☆Friend&ship☆ -序章-

「分かったらはい、寝る寝る!」

キングは渋るホセを寝かしつけて笑った。

完璧なる無表情には一点の陰りもない。

ある種の恐怖を覚えながらキングは笑っていた。

「正直に言わないと悪いからさ言うけど、俺、お前が怖い」

表情に変化はない。

ただ、そうか、とかえしただけ。


「でもいっとくけどさ、お前が思ってる意味じゃねえからな」

「どういう意味だ」

どこまでも無がつづく表情に感情はなかった。

それが怖いんだよ、と心の中でキングは毒つく。


今まで、感情を隠している人間なら見てきた。

見抜けた。


でもこいつからは…ない。

広がる“怯え”しかないんだ。

何を思って生きてきたのか分からない。

分からない。

どうしてだろう。


確かにあるはずなのにとキングは何とか探そうとする。

でもない。

何を言っても怒りも、喜びも動揺も。


“瞳は虚ろで光がない。

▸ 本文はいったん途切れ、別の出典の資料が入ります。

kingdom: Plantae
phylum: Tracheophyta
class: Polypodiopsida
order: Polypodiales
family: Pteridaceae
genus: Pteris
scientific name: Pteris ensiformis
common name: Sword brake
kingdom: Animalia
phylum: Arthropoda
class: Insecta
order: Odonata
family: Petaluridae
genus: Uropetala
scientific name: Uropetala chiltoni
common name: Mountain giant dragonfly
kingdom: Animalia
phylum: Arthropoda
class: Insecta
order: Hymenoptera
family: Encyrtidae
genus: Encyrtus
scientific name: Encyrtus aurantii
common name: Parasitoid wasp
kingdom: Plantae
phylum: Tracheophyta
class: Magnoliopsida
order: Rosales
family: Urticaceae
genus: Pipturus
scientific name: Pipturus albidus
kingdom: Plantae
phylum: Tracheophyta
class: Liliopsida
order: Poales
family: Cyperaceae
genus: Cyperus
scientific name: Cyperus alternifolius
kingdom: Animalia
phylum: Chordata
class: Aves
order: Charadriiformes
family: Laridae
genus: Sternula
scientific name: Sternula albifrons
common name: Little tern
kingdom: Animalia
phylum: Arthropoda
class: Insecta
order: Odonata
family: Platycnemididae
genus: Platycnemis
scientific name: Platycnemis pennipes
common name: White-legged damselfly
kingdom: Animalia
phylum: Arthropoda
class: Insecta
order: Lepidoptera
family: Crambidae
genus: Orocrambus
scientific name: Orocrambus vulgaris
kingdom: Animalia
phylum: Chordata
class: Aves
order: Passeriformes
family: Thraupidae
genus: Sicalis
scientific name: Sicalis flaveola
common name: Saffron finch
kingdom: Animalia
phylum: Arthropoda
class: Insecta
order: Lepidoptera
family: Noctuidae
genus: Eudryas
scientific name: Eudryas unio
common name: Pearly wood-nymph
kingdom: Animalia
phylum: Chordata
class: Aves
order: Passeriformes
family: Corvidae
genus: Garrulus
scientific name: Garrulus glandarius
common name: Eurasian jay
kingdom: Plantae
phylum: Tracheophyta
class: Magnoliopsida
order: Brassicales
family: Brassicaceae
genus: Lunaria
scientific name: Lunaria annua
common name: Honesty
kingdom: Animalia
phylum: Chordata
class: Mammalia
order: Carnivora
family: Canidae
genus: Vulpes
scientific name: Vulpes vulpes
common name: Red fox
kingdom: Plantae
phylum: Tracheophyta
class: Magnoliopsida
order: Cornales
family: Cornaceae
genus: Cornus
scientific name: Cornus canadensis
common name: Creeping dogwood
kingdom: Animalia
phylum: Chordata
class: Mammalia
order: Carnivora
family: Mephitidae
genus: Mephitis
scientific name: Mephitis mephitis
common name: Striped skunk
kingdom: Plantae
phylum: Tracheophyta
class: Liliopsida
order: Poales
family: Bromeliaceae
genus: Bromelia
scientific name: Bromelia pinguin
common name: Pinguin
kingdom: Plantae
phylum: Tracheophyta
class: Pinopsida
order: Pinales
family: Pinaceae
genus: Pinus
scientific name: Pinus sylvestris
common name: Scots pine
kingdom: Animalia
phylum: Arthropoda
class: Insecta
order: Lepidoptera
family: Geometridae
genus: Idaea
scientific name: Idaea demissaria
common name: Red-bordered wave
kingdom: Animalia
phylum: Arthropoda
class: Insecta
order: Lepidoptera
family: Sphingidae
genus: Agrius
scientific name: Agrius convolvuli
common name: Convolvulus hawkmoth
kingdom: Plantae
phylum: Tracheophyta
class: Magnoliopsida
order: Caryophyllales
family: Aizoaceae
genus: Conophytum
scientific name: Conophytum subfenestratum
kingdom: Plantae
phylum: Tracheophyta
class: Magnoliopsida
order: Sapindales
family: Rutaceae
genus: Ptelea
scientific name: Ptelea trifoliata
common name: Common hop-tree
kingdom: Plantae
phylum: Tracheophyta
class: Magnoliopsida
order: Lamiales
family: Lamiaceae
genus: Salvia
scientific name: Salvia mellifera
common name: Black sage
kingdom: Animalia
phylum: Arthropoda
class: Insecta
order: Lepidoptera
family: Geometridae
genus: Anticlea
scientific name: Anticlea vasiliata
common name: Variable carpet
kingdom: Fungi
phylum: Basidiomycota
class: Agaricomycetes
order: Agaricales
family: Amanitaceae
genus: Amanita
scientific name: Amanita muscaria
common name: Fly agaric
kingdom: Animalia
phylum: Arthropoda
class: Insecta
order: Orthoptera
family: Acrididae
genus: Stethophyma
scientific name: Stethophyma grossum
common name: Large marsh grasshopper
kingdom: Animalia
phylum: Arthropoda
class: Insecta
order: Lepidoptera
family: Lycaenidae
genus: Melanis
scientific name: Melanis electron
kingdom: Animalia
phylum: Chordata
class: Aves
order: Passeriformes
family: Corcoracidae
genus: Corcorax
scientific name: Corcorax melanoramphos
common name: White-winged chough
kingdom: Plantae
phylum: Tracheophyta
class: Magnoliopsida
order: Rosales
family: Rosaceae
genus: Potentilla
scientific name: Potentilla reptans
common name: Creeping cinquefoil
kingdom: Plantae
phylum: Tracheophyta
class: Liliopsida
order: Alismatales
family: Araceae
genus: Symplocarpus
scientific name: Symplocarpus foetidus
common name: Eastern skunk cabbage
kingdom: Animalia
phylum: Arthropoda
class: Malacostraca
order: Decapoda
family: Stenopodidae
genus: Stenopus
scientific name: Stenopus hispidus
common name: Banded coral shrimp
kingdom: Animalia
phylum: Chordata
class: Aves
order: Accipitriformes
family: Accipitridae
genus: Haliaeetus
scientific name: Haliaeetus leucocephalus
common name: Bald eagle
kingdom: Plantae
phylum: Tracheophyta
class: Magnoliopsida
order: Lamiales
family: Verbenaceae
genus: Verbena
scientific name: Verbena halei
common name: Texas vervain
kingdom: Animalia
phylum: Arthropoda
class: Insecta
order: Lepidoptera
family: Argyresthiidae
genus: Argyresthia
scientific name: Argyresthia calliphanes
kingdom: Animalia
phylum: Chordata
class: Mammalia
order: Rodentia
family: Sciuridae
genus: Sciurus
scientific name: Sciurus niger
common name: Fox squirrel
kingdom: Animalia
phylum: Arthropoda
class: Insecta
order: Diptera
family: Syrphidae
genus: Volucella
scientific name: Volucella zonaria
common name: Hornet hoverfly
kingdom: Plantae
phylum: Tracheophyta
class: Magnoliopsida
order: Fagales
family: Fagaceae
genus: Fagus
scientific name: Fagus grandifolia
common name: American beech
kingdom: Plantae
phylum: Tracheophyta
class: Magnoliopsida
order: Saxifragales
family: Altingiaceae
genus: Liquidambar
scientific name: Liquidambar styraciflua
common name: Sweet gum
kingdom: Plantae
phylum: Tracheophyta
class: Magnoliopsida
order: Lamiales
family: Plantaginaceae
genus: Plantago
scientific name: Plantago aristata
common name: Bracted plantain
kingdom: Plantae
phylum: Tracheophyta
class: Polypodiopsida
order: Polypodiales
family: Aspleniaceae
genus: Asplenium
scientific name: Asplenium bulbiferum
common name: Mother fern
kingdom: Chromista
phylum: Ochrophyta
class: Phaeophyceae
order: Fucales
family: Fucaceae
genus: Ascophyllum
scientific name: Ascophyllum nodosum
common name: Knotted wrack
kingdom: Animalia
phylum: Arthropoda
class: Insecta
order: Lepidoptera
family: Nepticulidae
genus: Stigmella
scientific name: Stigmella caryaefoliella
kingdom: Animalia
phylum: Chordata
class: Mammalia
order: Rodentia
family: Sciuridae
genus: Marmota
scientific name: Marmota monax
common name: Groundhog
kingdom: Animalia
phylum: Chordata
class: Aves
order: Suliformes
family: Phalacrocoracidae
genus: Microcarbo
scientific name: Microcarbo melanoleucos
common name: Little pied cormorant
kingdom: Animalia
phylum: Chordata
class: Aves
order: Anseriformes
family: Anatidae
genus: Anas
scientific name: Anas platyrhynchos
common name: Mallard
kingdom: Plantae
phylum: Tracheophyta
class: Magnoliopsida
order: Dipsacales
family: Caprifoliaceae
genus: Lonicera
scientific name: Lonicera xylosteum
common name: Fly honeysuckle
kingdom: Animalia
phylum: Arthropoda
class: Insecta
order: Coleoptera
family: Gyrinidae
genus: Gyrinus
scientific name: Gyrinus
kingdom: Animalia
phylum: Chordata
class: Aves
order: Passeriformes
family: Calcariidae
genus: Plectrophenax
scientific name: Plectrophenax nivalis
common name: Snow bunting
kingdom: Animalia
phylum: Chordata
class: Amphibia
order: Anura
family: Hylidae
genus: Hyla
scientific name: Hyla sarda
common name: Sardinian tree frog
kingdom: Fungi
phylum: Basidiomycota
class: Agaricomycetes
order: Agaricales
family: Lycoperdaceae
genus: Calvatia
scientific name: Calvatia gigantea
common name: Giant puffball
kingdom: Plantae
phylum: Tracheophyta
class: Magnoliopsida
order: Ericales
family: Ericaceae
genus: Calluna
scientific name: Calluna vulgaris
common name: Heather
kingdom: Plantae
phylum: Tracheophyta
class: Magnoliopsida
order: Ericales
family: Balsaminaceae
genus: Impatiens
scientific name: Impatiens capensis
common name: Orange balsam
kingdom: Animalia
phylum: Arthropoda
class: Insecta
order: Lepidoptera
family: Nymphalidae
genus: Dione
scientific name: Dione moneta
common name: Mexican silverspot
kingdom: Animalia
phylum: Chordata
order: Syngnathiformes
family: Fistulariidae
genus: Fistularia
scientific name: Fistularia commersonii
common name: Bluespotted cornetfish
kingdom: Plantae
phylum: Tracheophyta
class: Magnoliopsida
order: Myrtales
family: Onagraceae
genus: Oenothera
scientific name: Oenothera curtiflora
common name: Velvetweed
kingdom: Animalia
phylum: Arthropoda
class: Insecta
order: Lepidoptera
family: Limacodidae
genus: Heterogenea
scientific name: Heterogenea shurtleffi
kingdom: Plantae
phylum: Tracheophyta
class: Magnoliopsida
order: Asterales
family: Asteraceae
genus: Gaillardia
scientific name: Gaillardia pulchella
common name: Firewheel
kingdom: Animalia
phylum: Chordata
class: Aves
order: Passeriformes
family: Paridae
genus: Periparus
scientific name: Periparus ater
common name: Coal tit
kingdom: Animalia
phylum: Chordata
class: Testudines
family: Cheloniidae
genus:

笑えるけどあれは演技だと思う”

そうかもしれない。


「なあ、お前、人生で一回でもいいから思いっきり感情出したことある?」

「当たり前だろう。両親も居たし兄弟も兄と姉が居たからな」

居たんなら今は居ないんだな、と聞こうとしてキングは身を引いた。


“悲しみ”が呼び起こされたと思った。


これ以上は酷だろう。

半ば条件反射の拒否反応を見つけ、諦めた。